Task —
Convert every line of the records into a Markdown table with two columns, "Row" for a running number and "Text" for the line itself, leaving out blank lines and the pictures.

----- Input

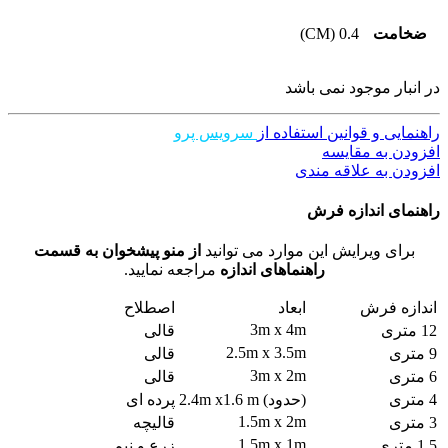
ضخامت
0.4 (CM)
در انبار موجود نمی باشد
راهنمایی و قوانین استفاده از
سرویس پرو
افزودن به مقایسه
افزودن به علاقه مندی
راهنمای اندازه فرش
برای ویرایش این موارد می توانید
از منو پیشخوان به قسمت
راهنماهای اندازه
مراجعه نمایید.
اندازه فرش
ابعاد
اصطلاح
3m x 4m
12 متری
قالی
2.5m x 3.5m
9 متری
قالی
3m x 2m
6 متری
قالی
4 متری
(حدود) 2.4m x1.6 m
پرده ای
1.5m x 2m
3 متری
قالیچه
1.5m x 1m
1.5 متری
زرع و نیم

----------

Solved problem —
| Row | Text |
|---|---|
| 1 | ضخامت |
| 2 | 0.4 (CM) |
| 3 | در انبار موجود نمی باشد |
| 4 | راهنمایی و قوانین استفاده از |
| 5 | سرویس پرو |
| 6 | افزودن به مقایسه |
| 7 | افزودن به علاقه مندی |
| 8 | راهنمای اندازه فرش |
| 9 | برای ویرایش این موارد می توانید |
| 10 | از منو پیشخوان به قسمت |
| 11 | راهنماهای اندازه |
| 12 | مراجعه نمایید. |
| 13 | اندازه فرش |
| 14 | ابعاد |
| 15 | اصطلاح |
| 16 | 3m x 4m |
| 17 | 12 متری |
| 18 | قالی |
| 19 | 2.5m x 3.5m |
| 20 | 9 متری |
| 21 | قالی |
| 22 | 3m x 2m |
| 23 | 6 متری |
| 24 | قالی |
| 25 | 4 متری |
| 26 | (حدود) 2.4m x1.6 m |
| 27 | پرده ای |
| 28 | 1.5m x 2m |
| 29 | 3 متری |
| 30 | قالیچه |
| 31 | 1.5m x 1m |
| 32 | 1.5 متری |
| 33 | زرع و نیم |